Department of Education Proposes New PLUS Loan Standards
Career College Central summary:
The U.S. Department of Education is proposing new eligibility requirements for Parent PLUS loans. Under draft regulatory language sent this week to members of the department’s negotiated rule making panel, parents would generally be barred from taking out PLUS loans if they have any type of debt exceeding $2,085 that is 90 or more days delinquent or that has been sent to a collection agency or charged off.
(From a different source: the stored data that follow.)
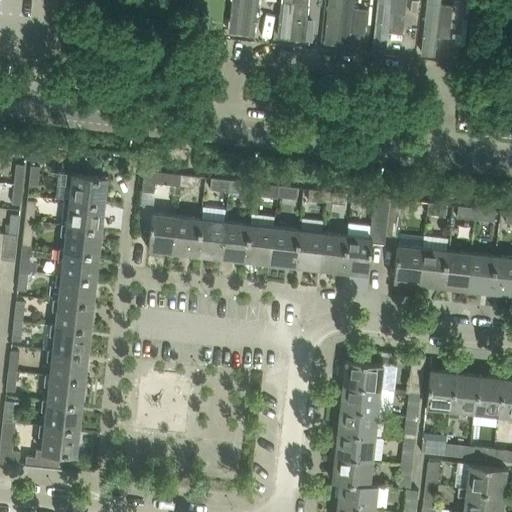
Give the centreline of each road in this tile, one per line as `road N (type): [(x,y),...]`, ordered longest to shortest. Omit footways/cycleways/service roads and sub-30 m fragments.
road 1 (tertiary): [(511,165),(0,107)]
road 2 (residential): [(511,339),(350,319),(323,323),(307,339)]
road 3 (residential): [(181,511),(0,491)]
road 4 (residential): [(307,339),(285,511)]
road 5 (residential): [(140,322),(307,339)]
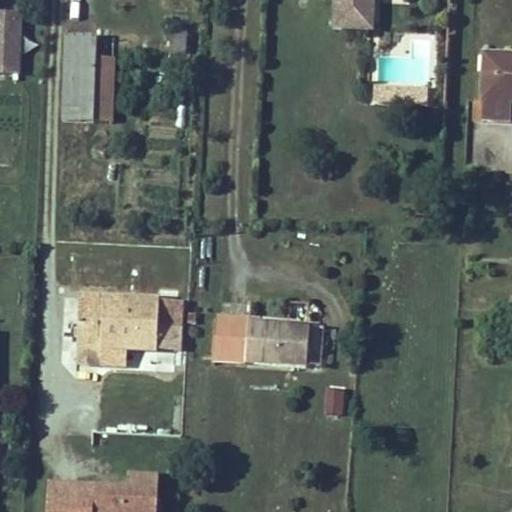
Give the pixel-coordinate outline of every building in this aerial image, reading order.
[(338,0),(337,29),(375,31),(376,0),(338,0)] [(0,9),(0,69),(23,70),(24,10),(0,9)] [(192,53),(193,35),(176,34),(176,53),(192,53)] [(67,121),(98,122),(99,59),(100,40),(69,39),(67,121)] [(380,56),(379,79),(428,81),(429,43),(411,43),(411,57),(380,56)] [(511,98),(511,49),(489,49),(485,118),(511,119),(511,99),(511,98)] [(99,59),(98,122),(115,122),(117,60),(99,59)] [(382,103),(408,104),(409,89),(383,88),(382,103)] [(434,91),(409,89),(408,104),(432,106),(434,91)] [(105,362),(105,347),(108,297),(83,296),(80,346),(79,361),(105,362)] [(108,297),(105,347),(127,348),(161,350),(163,300),(108,297)] [(310,304),(291,303),(291,318),(309,319),(310,304)] [(223,359),(314,366),(315,322),(227,315),(223,359)] [(163,324),(161,351),(182,353),(184,325),(163,324)] [(127,348),(105,347),(105,362),(126,363),(127,348)] [(346,391),(328,390),(326,413),(345,415),(346,391)] [(55,480),(53,511),(160,511),(163,477),(130,474),(130,484),(55,480)]
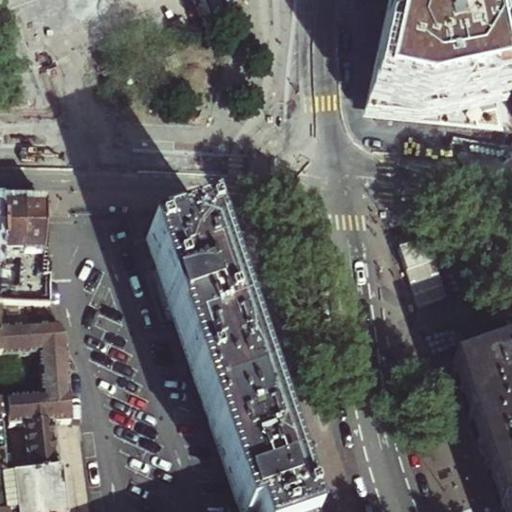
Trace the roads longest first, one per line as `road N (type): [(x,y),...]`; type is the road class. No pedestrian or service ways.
road 1 (residential): [(336,163),(365,392),(401,511)]
road 2 (tertiary): [(0,163),(336,163)]
road 3 (tertiary): [(511,180),(336,163)]
road 4 (residential): [(336,163),(324,0)]
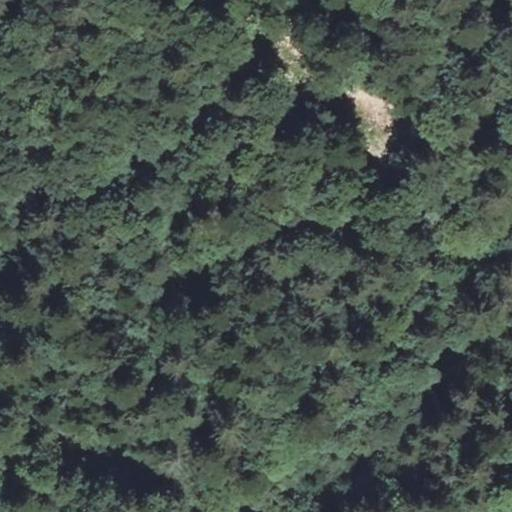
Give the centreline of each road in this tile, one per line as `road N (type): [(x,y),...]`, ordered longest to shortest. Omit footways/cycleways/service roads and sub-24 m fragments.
road 1 (track): [(0,404),(182,492),(244,511)]
road 2 (track): [(221,0),(370,124)]
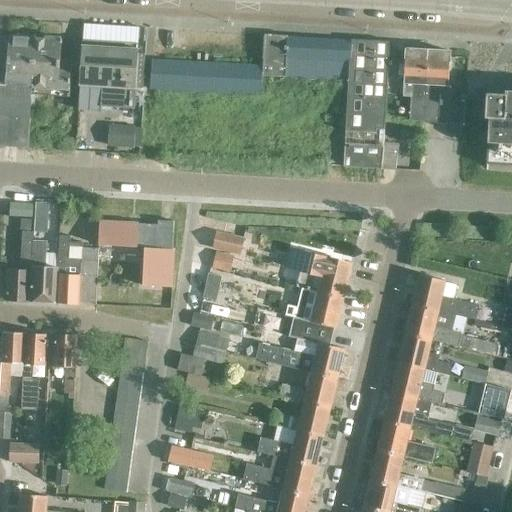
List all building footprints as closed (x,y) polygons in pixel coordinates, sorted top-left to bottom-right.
[(78,85),(77,110),(100,111),(100,108),(133,110),(135,89),(142,90),(144,55),(137,55),(138,45),(128,45),(129,28),(83,25),(82,42),(81,48),(79,75),(78,85)] [(383,146),(384,119),(385,112),(386,102),(386,95),(385,95),(388,43),(351,41),(351,42),(287,38),(287,37),(264,35),(262,67),(261,77),(347,82),(342,168),(380,169),(382,169),(383,146)] [(32,87),(34,39),(0,36),(0,85),(31,87),(32,87)] [(34,39),(32,87),(68,89),(69,74),(58,73),(61,40),(34,39)] [(69,74),(79,75),(81,48),(69,47),(68,62),(70,62),(69,74)] [(385,112),(385,119),(423,122),(426,51),(405,50),(403,83),(402,96),(386,95),(386,102),(385,112)] [(450,52),(426,51),(423,122),(463,125),(465,100),(438,98),(439,94),(437,93),(437,85),(447,86),(450,52)] [(261,77),(262,67),(151,60),(149,89),(260,96),(261,77)] [(31,87),(0,85),(0,147),(27,149),(31,87)] [(488,119),(485,166),(511,167),(511,91),(504,91),(504,95),(475,93),(474,118),(488,119)] [(110,126),(109,147),(132,149),(134,127),(110,126)] [(63,140),(62,144),(65,148),(70,148),(73,145),(73,140),(70,137),(66,137),(63,140)] [(397,147),(383,146),(382,169),(394,170),(397,147)] [(34,206),(10,204),(9,216),(33,218),(34,206)] [(34,221),(33,233),(46,234),(47,222),(34,221)] [(99,222),(98,246),(99,246),(98,262),(119,263),(120,247),(135,248),(135,247),(143,248),(141,286),(171,287),(173,249),(171,249),(173,222),(170,222),(158,221),(157,225),(137,224),(128,223),(115,223),(99,222)] [(6,270),(4,301),(28,303),(32,241),(32,232),(21,232),(19,271),(6,270)] [(238,254),(242,239),(215,232),(211,247),(238,254)] [(57,269),(55,304),(78,305),(78,302),(81,248),(81,243),(69,243),(70,237),(59,236),(57,269)] [(32,241),(28,303),(55,304),(57,269),(44,268),(45,242),(32,241)] [(81,248),(78,302),(94,303),(97,249),(81,248)] [(296,252),(291,269),(299,271),(295,287),(301,288),(315,292),(342,299),(350,265),(323,258),(296,252)] [(207,275),(205,286),(218,289),(220,278),(207,275)] [(419,275),(411,305),(437,311),(455,315),(474,320),(478,306),(452,299),(455,284),(444,281),(419,275)] [(287,306),(284,316),(292,318),(333,328),(335,329),(342,299),(315,292),(301,288),(297,308),(287,306)] [(411,305),(404,335),(430,341),(490,355),(493,344),(470,339),(459,336),(460,334),(451,332),(455,315),(437,311),(411,305)] [(511,327),(511,310),(506,309),(502,325),(511,327)] [(194,315),(190,329),(201,332),(205,318),(194,315)] [(344,349),(328,346),(333,328),(292,318),(287,336),(287,337),(297,339),(294,353),(258,344),(254,360),(260,361),(260,362),(310,373),(336,380),(344,349)] [(22,365),(24,335),(2,334),(0,364),(0,368),(0,395),(8,396),(10,364),(22,365)] [(195,346),(224,353),(227,341),(198,334),(195,346)] [(24,335),(22,365),(20,410),(36,411),(38,380),(31,379),(32,365),(44,366),(46,336),(24,335)] [(404,335),(397,363),(436,373),(448,376),(448,375),(450,365),(436,362),(438,356),(427,353),(430,341),(404,335)] [(76,338),(54,336),(52,366),(64,367),(63,394),(68,395),(68,399),(72,399),(76,338)] [(145,354),(147,343),(125,339),(123,351),(145,354)] [(222,365),(224,353),(195,346),(192,357),(195,358),(222,365)] [(145,354),(123,351),(122,361),(144,364),(145,354)] [(180,354),(176,370),(187,373),(191,374),(195,358),(192,357),(180,354)] [(144,364),(122,361),(120,372),(142,375),(144,364)] [(511,362),(506,361),(503,372),(511,374),(511,371),(511,362)] [(397,363),(390,392),(416,399),(431,403),(441,405),(441,404),(444,393),(432,390),(436,373),(397,363)] [(463,367),(460,378),(460,379),(484,385),(487,373),(463,367)] [(120,372),(119,383),(141,386),(142,375),(120,372)] [(187,373),(184,386),(205,391),(208,378),(191,374),(187,373)] [(281,385),(278,396),(303,402),(329,409),(336,380),(310,373),(305,391),(281,385)] [(119,383),(117,394),(139,397),(141,386),(119,383)] [(486,385),(480,410),(504,416),(510,390),(486,385)] [(390,392),(383,421),(409,428),(469,443),(472,430),(437,421),(436,423),(427,420),(428,414),(431,403),(416,399),(390,392)] [(117,394),(116,404),(138,407),(139,397),(117,394)] [(274,414),(271,425),(276,427),(288,430),(296,431),(322,438),(329,409),(303,402),(298,419),(288,417),(288,418),(274,414)] [(138,407),(116,404),(114,415),(136,418),(138,407)] [(180,418),(177,434),(193,438),(194,433),(201,435),(203,423),(206,411),(182,406),(180,418)] [(0,413),(0,439),(7,440),(8,440),(10,414),(0,413)] [(136,418),(114,415),(113,426),(135,429),(136,418)] [(500,424),(476,418),(473,431),(497,437),(500,424)] [(383,421),(376,451),(402,457),(430,464),(434,449),(406,441),(409,428),(383,421)] [(113,426),(111,437),(133,440),(135,429),(113,426)] [(259,438),(256,452),(271,456),(275,457),(289,461),(315,467),(322,438),(296,431),(288,430),(276,427),(272,441),(259,438)] [(111,437),(110,447),(132,450),(133,440),(111,437)] [(485,477),(492,448),(472,443),(465,473),(485,477)] [(8,444),(8,464),(38,465),(38,445),(8,444)] [(132,450),(110,447),(108,458),(130,461),(132,450)] [(167,463),(208,472),(211,459),(170,449),(167,463)] [(376,451),(369,480),(395,486),(411,490),(462,502),(464,491),(435,483),(435,485),(422,482),(422,481),(398,474),(402,457),(376,451)] [(246,464),(242,480),(282,490),(308,496),(315,467),(289,461),(275,457),(271,456),(268,469),(246,464)] [(130,461),(108,458),(107,469),(129,472),(130,461)] [(129,472),(107,469),(105,480),(127,483),(129,472)] [(55,470),(54,487),(65,488),(66,471),(55,470)] [(477,476),(473,489),(484,492),(487,479),(477,476)] [(165,492),(190,498),(193,484),(168,478),(165,492)] [(127,483),(105,480),(104,490),(126,493),(127,483)] [(369,480),(362,509),(374,511),(421,511),(423,509),(407,505),(411,490),(395,486),(369,480)] [(236,494),(233,508),(248,511),(304,511),(308,496),(282,490),(278,504),(236,494)] [(216,504),(226,506),(229,495),(219,493),(216,504)] [(169,494),(166,506),(182,510),(185,498),(169,494)] [(19,511),(51,511),(44,511),(46,497),(21,495),(19,511)] [(479,511),(480,508),(460,503),(457,511),(479,511)]
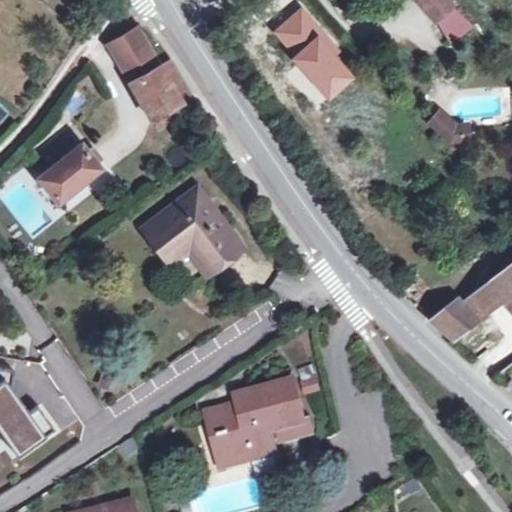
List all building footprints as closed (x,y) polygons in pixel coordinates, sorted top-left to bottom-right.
[(414,0),(432,20),(449,5),(445,0),(414,0)] [(466,42),(480,57),(490,47),(477,32),(466,42)] [(177,117),(171,107),(190,96),(170,60),(160,65),(151,51),(141,57),(149,72),(129,84),(155,131),(177,117)] [(439,112),(425,126),(450,148),(474,146),(472,126),(455,127),(439,112)] [(57,198),(98,166),(81,144),(74,149),(68,141),(61,147),(67,154),(40,177),(57,198)] [(184,245),(188,251),(207,275),(242,249),(196,189),(162,215),(166,221),(152,232),(170,256),(184,245)] [(166,221),(162,215),(142,229),(169,266),(188,251),(184,245),(170,256),(152,232),(166,221)] [(511,257),(456,309),(449,301),(429,317),(453,338),(505,298),(511,306),(511,257)] [(279,274),(269,286),(286,299),(296,287),(279,274)] [(14,372),(0,369),(0,428),(18,455),(53,430),(37,407),(29,412),(11,386),(14,372)] [(269,432),(305,422),(294,382),(238,397),(240,405),(211,413),(218,440),(227,438),(233,464),(253,458),(254,462),(276,455),(273,445),(269,432)] [(269,432),(273,445),(313,434),(309,421),(305,422),(269,432)] [(224,466),(233,464),(227,438),(218,440),(224,466)] [(136,511),(134,501),(88,511),(136,511)]
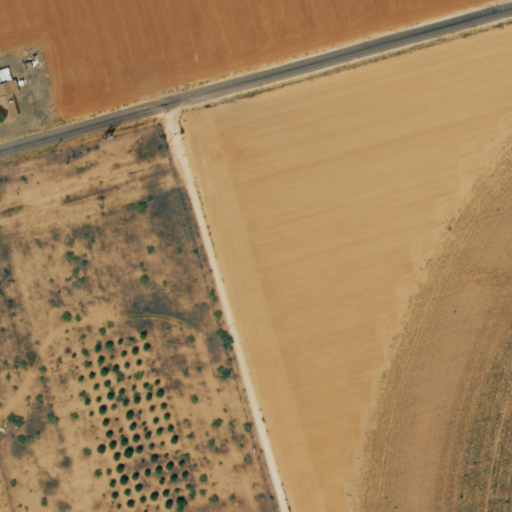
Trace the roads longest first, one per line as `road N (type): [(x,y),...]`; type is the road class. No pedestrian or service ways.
road 1 (residential): [(0,149),(149,113),(275,68),(511,3)]
road 2 (track): [(259,511),(149,113)]
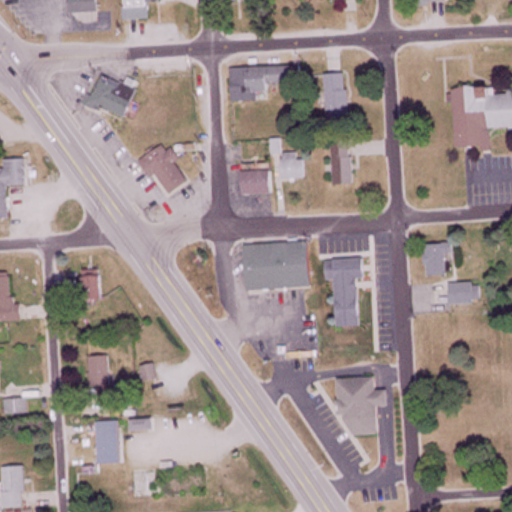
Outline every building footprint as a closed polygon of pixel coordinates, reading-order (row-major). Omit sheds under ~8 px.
[(101,0),(73,0),(74,14),(102,14),(101,0)] [(127,0),(128,23),(153,22),(153,5),(168,4),(167,0),(127,0)] [(234,69),(234,102),(261,102),(261,91),(308,90),(308,68),(234,69)] [(103,75),(91,106),(129,121),(141,90),(103,75)] [(332,123),(353,123),(353,75),(331,75),(332,123)] [(459,149),(496,148),(495,131),(511,130),(511,89),(457,91),(459,149)] [(337,142),(337,186),(357,186),(357,142),(337,142)] [(192,182),(180,163),(182,162),(170,145),(142,163),(153,180),(158,177),(171,196),(192,182)] [(309,161),(302,161),(301,153),(283,155),(286,181),(311,178),(309,161)] [(11,187),(31,186),(30,160),(8,161),(8,171),(0,170),(0,220),(13,220),(11,187)] [(277,197),(277,167),(248,167),(248,197),(277,197)] [(457,253),(457,244),(430,244),(430,275),(452,275),(452,253),(457,253)] [(87,270),(87,301),(107,301),(107,270),(87,270)] [(0,273),(0,322),(25,321),(25,304),(15,304),(14,273),(0,273)] [(480,283),(455,283),(455,303),(480,303),(480,283)] [(120,382),(114,383),(114,356),(96,357),(97,417),(121,416),(120,382)] [(161,379),(159,364),(146,366),(148,381),(161,379)] [(384,406),(395,405),(394,389),(382,390),(381,376),(343,378),(345,415),(354,415),(355,435),(385,434),(384,406)] [(8,413),(31,413),(31,398),(8,398),(8,413)] [(156,429),(156,420),(139,420),(139,429),(156,429)] [(126,464),(125,421),(101,421),(102,464),(126,464)] [(30,466),(8,466),(8,507),(30,507),(30,466)]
The proposal also changes the look-back period for that “adverse credit” history from five years to two years.
Under a separate policy change that goes into effect July 1, families that are denied a Parent PLUS loan because of an adverse credit history may appeal to the Education Department, which can then provide the loan if there are "extenuating circumstances."
The department’s standards for obtaining a PLUS have been a source of controversy since at least 2011, when officials quietly tightened the requirements. Leaders of historically black colleges and universities and for-profit colleges — which enroll large numbers of students who rely on PLUS loans — have said the changes were denying underserved students access to the loans they need to pay for college. Presidents of black colleges, in particular, have pushed the Obama administration to make it easier for families to access the loans. Some consumer advocates and think tanks, on the other hand, argue that the department should keep its credit standards — or even tighten them further — so that parents aren’t saddled with large amounts of debt that they cannot possibly repay.